Tarefas a realizar —
a) Indique os três adjetivos que, na entrevista, qualificam a UMinho como universidade.
b) Por favor, extraia da entrevista, sem qualquer alteração, o trecho que abre com as palavras que contêm "Que atividades desportivas" e fecha com "escolher o ténis?".

Excerto para leitura —
O que te levou à UMinho e ao curso de Relações Internacionais?

Fui para a UMinho porque constatei ser uma Universidade dinâmica, inovadora e de certa forma pioneira no Curso de (R.I) Relações Internacionais em Portugal. Escolhi o curso de R.I porque se enquadra com o meu perfil. Reparem, nasci em Moçambique e depois vim para Portugal onde mais tarde me naturalizei. Desde pequeno sempre estive inserido numa atmosfera internacional (o circulo de amigos que frequentava a casa, no desporto, e quando viajava). Antes da UMinho passei por dois outros cursos - psicologia e engenharia informática. Ao fim de dois anos, logo percebi que o meu lugar era nas R.I.

De que forma é que a tua escolha moldou o teu futuro profissional?

Estudar R.I permitiu-me ter uma visão mais depurada da cena internacional (meio ao qual eu de certa forma já estava familiarizado). As R.I deram-me as ferramentas necessárias para voar e facilmente enquadrar-me neste mundo cada vez mais complexo, heterogéneo e dinâmico. O meu perfil também teve um papel preponderante; contrariamente à maioria dos meus colegas de curso, sempre fui optimista e ávido a tomar riscos na vida ? it paid off!

Como é que foram esses anos na academia minhota?

Os anos na academia minhota foram excelentes. Sempre fui um aluno empenhado, brinquei, namorei muito, fui activo no Núcleo de Estudantes de R.I, fiz parte do grupo de teatro no departamento de línguas (inglês e francês), ao mesmo tempo traduzia textos online para uma Agência Canadiana; sem falar da minha actividade como monitor de ténis da UM e também como atleta de competição - pena somente vice-campeão nacional Universitário!

Como é que se deu a tua entrada para o desporto na UMinho?

Desde dos 4 anos que jogo ténis. Aliás toda a minha família joga (va). O meu objectivo era ser profissional de ténis. Acontece que o ténis é extremamente caro e a minha mãe não podia custear as despesas ao mais alto nível. Continuei a jogar e a instruir-me acerca da modalidade (...) e ao chegar na UMinho idem.


Que atividades desportivas praticaste na UMinho?

Na UMinho pratiquei essencialmente ténis. Uma vez e outra jogava basquete ou nadava.

O que te levou a escolher o ténis?

Como referi antes, está nas veias, venho de uma família que joga (va) ténis.

Que recordações guardas do desporto universitário, das atividades desenvolvidas na Universidade e pela Universidade?

O desporto em geral e o Universitário em particular são uma escola de vida. Dão-nos equilíbrio a todos os níveis ? higiene de vida! O facto de ter feito competição permitiu-me ainda desenvolver faculdades que até hoje ajudam-me a superar o stress na vida profissional e pelo mundo fora. As recordações são imensas a começar pelo número de amigos que fiz, e tudo o que pudemos partilhar pela Universidade, na Universidade.

Secção de dados —
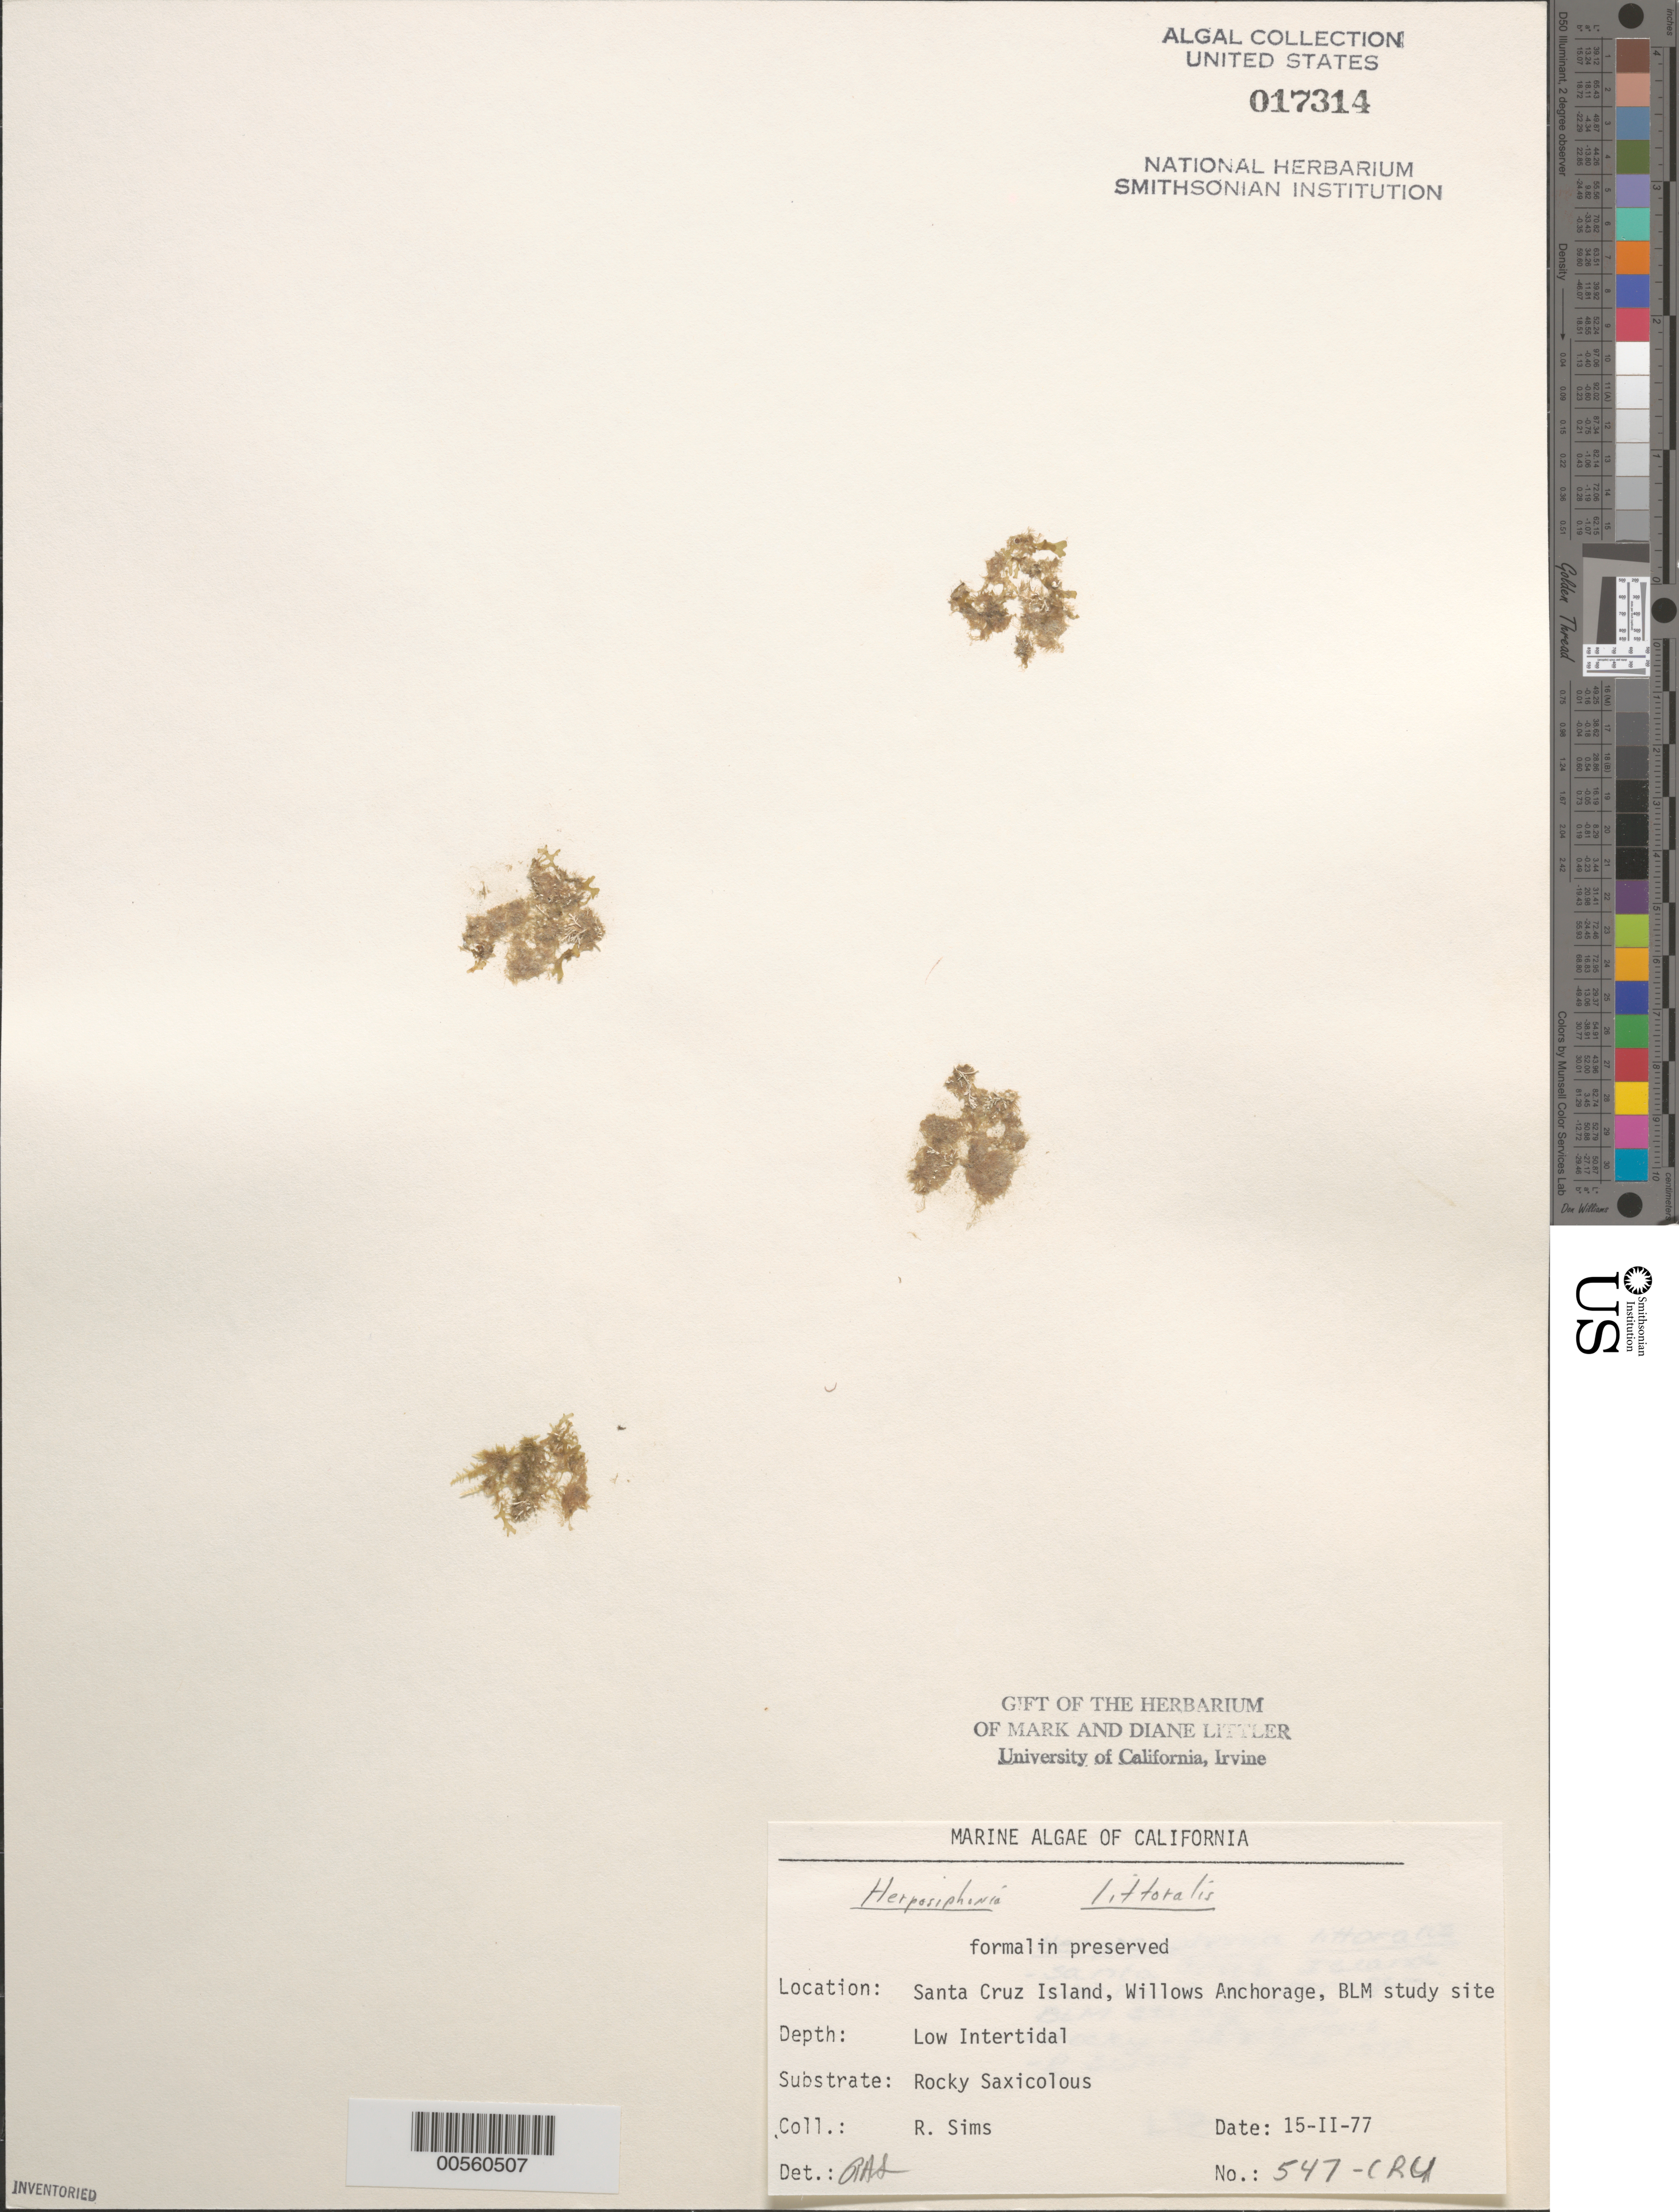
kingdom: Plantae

Resultados —
a) dinâmica, inovadora, pioneira

b)
Que atividades desportivas praticaste na UMinho?

Na UMinho pratiquei essencialmente ténis. Uma vez e outra jogava basquete ou nadava.

O que te levou a escolher o ténis?